## Aim of the task
Copy out the lines below exactly as they appear, starting at the first line and ending at the line that contains "## ⚠️ Reglas de Validación", with both of those lines included. Omit the pictures from your answer.

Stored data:
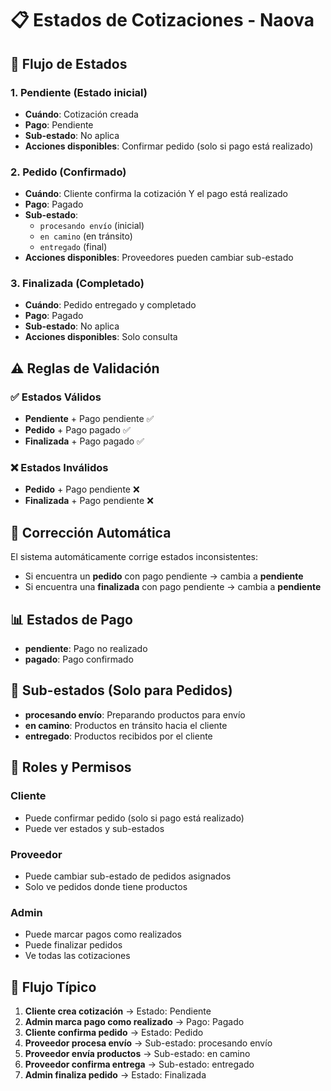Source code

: # 📋 Estados de Cotizaciones - Naova

## 🔄 Flujo de Estados

### 1. **Pendiente** (Estado inicial)
- **Cuándo**: Cotización creada
- **Pago**: Pendiente
- **Sub-estado**: No aplica
- **Acciones disponibles**: Confirmar pedido (solo si pago está realizado)

### 2. **Pedido** (Confirmado)
- **Cuándo**: Cliente confirma la cotización Y el pago está realizado
- **Pago**: Pagado
- **Sub-estado**: 
  - `procesando envío` (inicial)
  - `en camino` (en tránsito)
  - `entregado` (final)
- **Acciones disponibles**: Proveedores pueden cambiar sub-estado

### 3. **Finalizada** (Completado)
- **Cuándo**: Pedido entregado y completado
- **Pago**: Pagado
- **Sub-estado**: No aplica
- **Acciones disponibles**: Solo consulta

## ⚠️ Reglas de Validación

### ✅ Estados Válidos
- **Pendiente** + Pago pendiente ✅
- **Pedido** + Pago pagado ✅
- **Finalizada** + Pago pagado ✅

### ❌ Estados Inválidos
- **Pedido** + Pago pendiente ❌
- **Finalizada** + Pago pendiente ❌

## 🔧 Corrección Automática

El sistema automáticamente corrige estados inconsistentes:
- Si encuentra un **pedido** con pago pendiente → cambia a **pendiente**
- Si encuentra una **finalizada** con pago pendiente → cambia a **pendiente**

## 📊 Estados de Pago

- **pendiente**: Pago no realizado
- **pagado**: Pago confirmado

## 🚚 Sub-estados (Solo para Pedidos)

- **procesando envío**: Preparando productos para envío
- **en camino**: Productos en tránsito hacia el cliente
- **entregado**: Productos recibidos por el cliente

## 👥 Roles y Permisos

### Cliente
- Puede confirmar pedido (solo si pago está realizado)
- Puede ver estados y sub-estados

### Proveedor
- Puede cambiar sub-estado de pedidos asignados
- Solo ve pedidos donde tiene productos

### Admin
- Puede marcar pagos como realizados
- Puede finalizar pedidos
- Ve todas las cotizaciones

## 🎯 Flujo Típico

1. **Cliente crea cotización** → Estado: Pendiente
2. **Admin marca pago como realizado** → Pago: Pagado
3. **Cliente confirma pedido** → Estado: Pedido
4. **Proveedor procesa envío** → Sub-estado: procesando envío
5. **Proveedor envía productos** → Sub-estado: en camino
6. **Proveedor confirma entrega** → Sub-estado: entregado
7. **Admin finaliza pedido** → Estado: Finalizada 
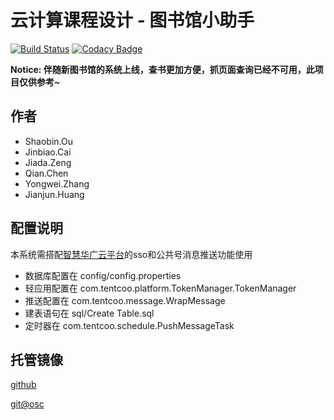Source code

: # 云计算课程设计 - 图书馆小助手 #

[![Build Status](https://www.travis-ci.org/ousheobin/library_helper.svg?branch=master)](https://www.travis-ci.org/ousheobin/library_helper) [![Codacy Badge](https://api.codacy.com/project/badge/Grade/43a4f01ab8164a81b267b33d5a6f0ef1)](https://app.codacy.com/app/ousheobin/library_helper?utm_source=github.com&utm_medium=referral&utm_content=ousheobin/library_helper&utm_campaign=Badge_Grade_Dashboard)

**Notice: 伴随新图书馆的系统上线，查书更加方便，抓页面查询已经不可用，此项目仅供参考~**

## 作者 ##

- Shaobin.Ou
- Jinbiao.Cai
- Jiada.Zeng
- Qian.Chen
- Yongwei.Zhang
- Jianjun.Huang

## 配置说明 ##

本系统需搭配[智慧华广云平台](http://weibo.gcu.edu.cn)的sso和公共号消息推送功能使用

- 数据库配置在 config/config.properties
- 轻应用配置在 com.tentcoo.platform.TokenManager.TokenManager
- 推送配置在 com.tentcoo.message.WrapMessage
- 建表语句在 sql/Create Table.sql
- 定时器在 com.tentcoo.schedule.PushMessageTask

## 托管镜像 ##

[github](https://github.com/ousheobin/library_helper)

[git@osc](https://gitee.com/ousheobun/library_helper)
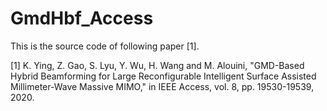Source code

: # GmdHbf_Access

This is the source code of following paper [1].

[1] K. Ying, Z. Gao, S. Lyu, Y. Wu, H. Wang and M. Alouini, "GMD-Based Hybrid Beamforming for Large Reconfigurable Intelligent Surface Assisted Millimeter-Wave Massive MIMO," in IEEE Access, vol. 8, pp. 19530-19539, 2020.

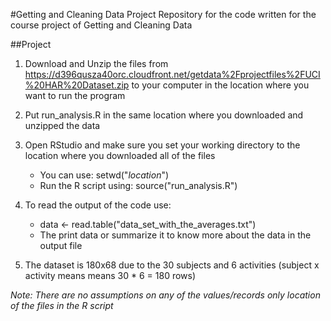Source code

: #Getting and Cleaning Data Project
Repository for the code written for the course project of Getting and Cleaning Data

##Project

1. Download and Unzip the files from https://d396qusza40orc.cloudfront.net/getdata%2Fprojectfiles%2FUCI%20HAR%20Dataset.zip to your computer in the location where you want to run the program

2. Put run_analysis.R in the same location where you downloaded and unzipped the data

3. Open RStudio and make sure you set your working directory to the location where you downloaded all of the files
   * You can use: setwd("*location*")
   * Run the R script using: source("run_analysis.R")

4. To read the output of the code use:
   * data <- read.table("data_set_with_the_averages.txt")
   * The print data or summarize it to know more about the data in the output file

5. The dataset is 180x68 due to the 30 subjects and 6 activities (subject x activity means means 30 * 6 = 180 rows)

*Note: There are no assumptions on any of the values/records only location of the files in the R script*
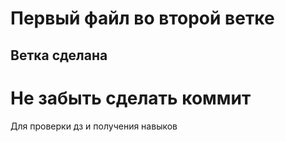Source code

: # Первый файл во второй ветке

## Ветка сделана

# Не забыть сделать коммит

Для проверки дз и получения навыков
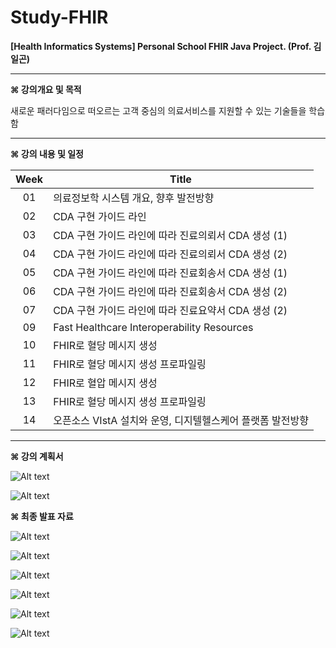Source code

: # Study-FHIR

**[Health Informatics Systems] Personal School FHIR Java Project. (Prof. 김일곤)**

* * *

**⌘ 강의개요 및 목적**


새로운 패러다임으로 떠오르는 고객 중심의 의료서비스를 지원할 수 있는 기술들을 학습함

* * *

**⌘ 강의 내용 및 일정**

|Week|Title|
|:--:|------------------------------------------|
|01|  의료정보학 시스템 개요, 향후 발전방향|
|02|  CDA 구현 가이드 라인|
|03|  CDA 구현 가이드 라인에 따라 진료의뢰서 CDA 생성 (1)|
|04|  CDA 구현 가이드 라인에 따라 진료의뢰서 CDA 생성 (2)|
|05|  CDA 구현 가이드 라인에 따라 진료회송서 CDA 생성 (1)|
|06|  CDA 구현 가이드 라인에 따라 진료회송서 CDA 생성 (2)|
|07|  CDA 구현 가이드 라인에 따라 진료요약서 CDA 생성 (2)|	
|09|  Fast Healthcare Interoperability Resources|
|10|  FHIR로 혈당 메시지 생성|
|11|  FHIR로 혈당 메시지 생성 프로파일링|
|12|  FHIR로 혈압 메시지 생성|
|13|  FHIR로 혈당 메시지 생성 프로파일링|
|14|  오픈소스 VIstA 설치와 운영, 디지텔헬스케어 플랫폼 발전방향|

* * *

**⌘ 강의 계획서**

![Alt text](https://github.com/ChangYeop-Yang/Study-FHIR/blob/master/Course%20Info%201.jpg)

![Alt text](https://github.com/ChangYeop-Yang/Study-FHIR/blob/master/Course%20Info%202.jpg)

**⌘ 최종 발표 자료**

![Alt text](https://github.com/ChangYeop-Yang/Study-FHIR/blob/master/%5BFHIR%5D%20Presentation/Slide%205.JPG)

![Alt text](https://github.com/ChangYeop-Yang/Study-FHIR/blob/master/%5BFHIR%5D%20Presentation/Slide%206.JPG)

![Alt text](https://github.com/ChangYeop-Yang/Study-FHIR/blob/master/%5BFHIR%5D%20Presentation/Slide%201.JPG)

![Alt text](https://github.com/ChangYeop-Yang/Study-FHIR/blob/master/%5BFHIR%5D%20Presentation/Slide%202.JPG)

![Alt text](https://github.com/ChangYeop-Yang/Study-FHIR/blob/master/%5BFHIR%5D%20Presentation/Slide%203.JPG)

![Alt text](https://github.com/ChangYeop-Yang/Study-FHIR/blob/master/%5BFHIR%5D%20Presentation/Slide%204.JPG)
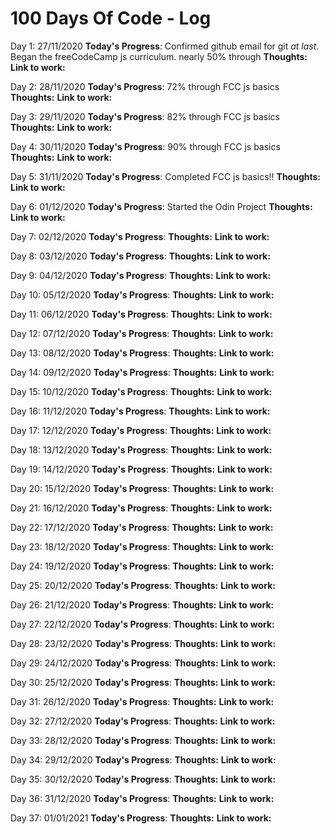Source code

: # 100 Days Of Code - Log

Day 1: 27/11/2020
**Today's Progress**: Confirmed github email for git _at last_. Began the freeCodeCamp js curriculum. nearly 50% through
**Thoughts:**
**Link to work:**

Day 2: 28/11/2020
**Today's Progress**: 72% through FCC js basics
**Thoughts:**
**Link to work:**

Day 3: 29/11/2020
**Today's Progress**: 82% through FCC js basics
**Thoughts:**
**Link to work:**

Day 4: 30/11/2020
**Today's Progress**: 90% through FCC js basics
**Thoughts:**
**Link to work:**

Day 5: 31/11/2020
**Today's Progress**: Completed FCC js basics!!
**Thoughts:**
**Link to work:**

Day 6: 01/12/2020
**Today's Progress**: Started the Odin Project
**Thoughts:**
**Link to work:**

Day 7: 02/12/2020
**Today's Progress**:
**Thoughts:**
**Link to work:**

Day 8: 03/12/2020
**Today's Progress**:
**Thoughts:**
**Link to work:**

Day 9: 04/12/2020
**Today's Progress**:
**Thoughts:**
**Link to work:**

Day 10: 05/12/2020
**Today's Progress**:
**Thoughts:**
**Link to work:**

Day 11: 06/12/2020
**Today's Progress**:
**Thoughts:**
**Link to work:**

Day 12: 07/12/2020
**Today's Progress**:
**Thoughts:**
**Link to work:**

Day 13: 08/12/2020
**Today's Progress**:
**Thoughts:**
**Link to work:**

Day 14: 09/12/2020
**Today's Progress**:
**Thoughts:**
**Link to work:**

Day 15: 10/12/2020
**Today's Progress**:
**Thoughts:**
**Link to work:**

Day 16: 11/12/2020
**Today's Progress**:
**Thoughts:**
**Link to work:**

Day 17: 12/12/2020
**Today's Progress**:
**Thoughts:**
**Link to work:**

Day 18: 13/12/2020
**Today's Progress**:
**Thoughts:**
**Link to work:**

Day 19: 14/12/2020
**Today's Progress**:
**Thoughts:**
**Link to work:**

Day 20: 15/12/2020
**Today's Progress**:
**Thoughts:**
**Link to work:**

Day 21: 16/12/2020
**Today's Progress**:
**Thoughts:**
**Link to work:**

Day 22: 17/12/2020
**Today's Progress**:
**Thoughts:**
**Link to work:**

Day 23: 18/12/2020
**Today's Progress**:
**Thoughts:**
**Link to work:**

Day 24: 19/12/2020
**Today's Progress**:
**Thoughts:**
**Link to work:**

Day 25: 20/12/2020
**Today's Progress**:
**Thoughts:**
**Link to work:**

Day 26: 21/12/2020
**Today's Progress**:
**Thoughts:**
**Link to work:**

Day 27: 22/12/2020
**Today's Progress**:
**Thoughts:**
**Link to work:**

Day 28: 23/12/2020
**Today's Progress**:
**Thoughts:**
**Link to work:**

Day 29: 24/12/2020
**Today's Progress**:
**Thoughts:**
**Link to work:**

Day 30: 25/12/2020
**Today's Progress**:
**Thoughts:**
**Link to work:**

Day 31: 26/12/2020
**Today's Progress**:
**Thoughts:**
**Link to work:**

Day 32: 27/12/2020
**Today's Progress**:
**Thoughts:**
**Link to work:**

Day 33: 28/12/2020
**Today's Progress**:
**Thoughts:**
**Link to work:**

Day 34: 29/12/2020
**Today's Progress**:
**Thoughts:**
**Link to work:**

Day 35: 30/12/2020
**Today's Progress**:
**Thoughts:**
**Link to work:**

Day 36: 31/12/2020
**Today's Progress**:
**Thoughts:**
**Link to work:**

Day 37: 01/01/2021
**Today's Progress**:
**Thoughts:**
**Link to work:**
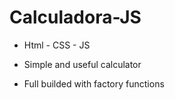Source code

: # Calculadora-JS
 
- Html - CSS - JS 

- Simple and useful calculator

- Full builded with factory functions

## Output below
Source code

: # 📋 Estados de Cotizaciones - Naova

## 🔄 Flujo de Estados

### 1. **Pendiente** (Estado inicial)
- **Cuándo**: Cotización creada
- **Pago**: Pendiente
- **Sub-estado**: No aplica
- **Acciones disponibles**: Confirmar pedido (solo si pago está realizado)

### 2. **Pedido** (Confirmado)
- **Cuándo**: Cliente confirma la cotización Y el pago está realizado
- **Pago**: Pagado
- **Sub-estado**: 
  - `procesando envío` (inicial)
  - `en camino` (en tránsito)
  - `entregado` (final)
- **Acciones disponibles**: Proveedores pueden cambiar sub-estado

### 3. **Finalizada** (Completado)
- **Cuándo**: Pedido entregado y completado
- **Pago**: Pagado
- **Sub-estado**: No aplica
- **Acciones disponibles**: Solo consulta

## ⚠️ Reglas de Validación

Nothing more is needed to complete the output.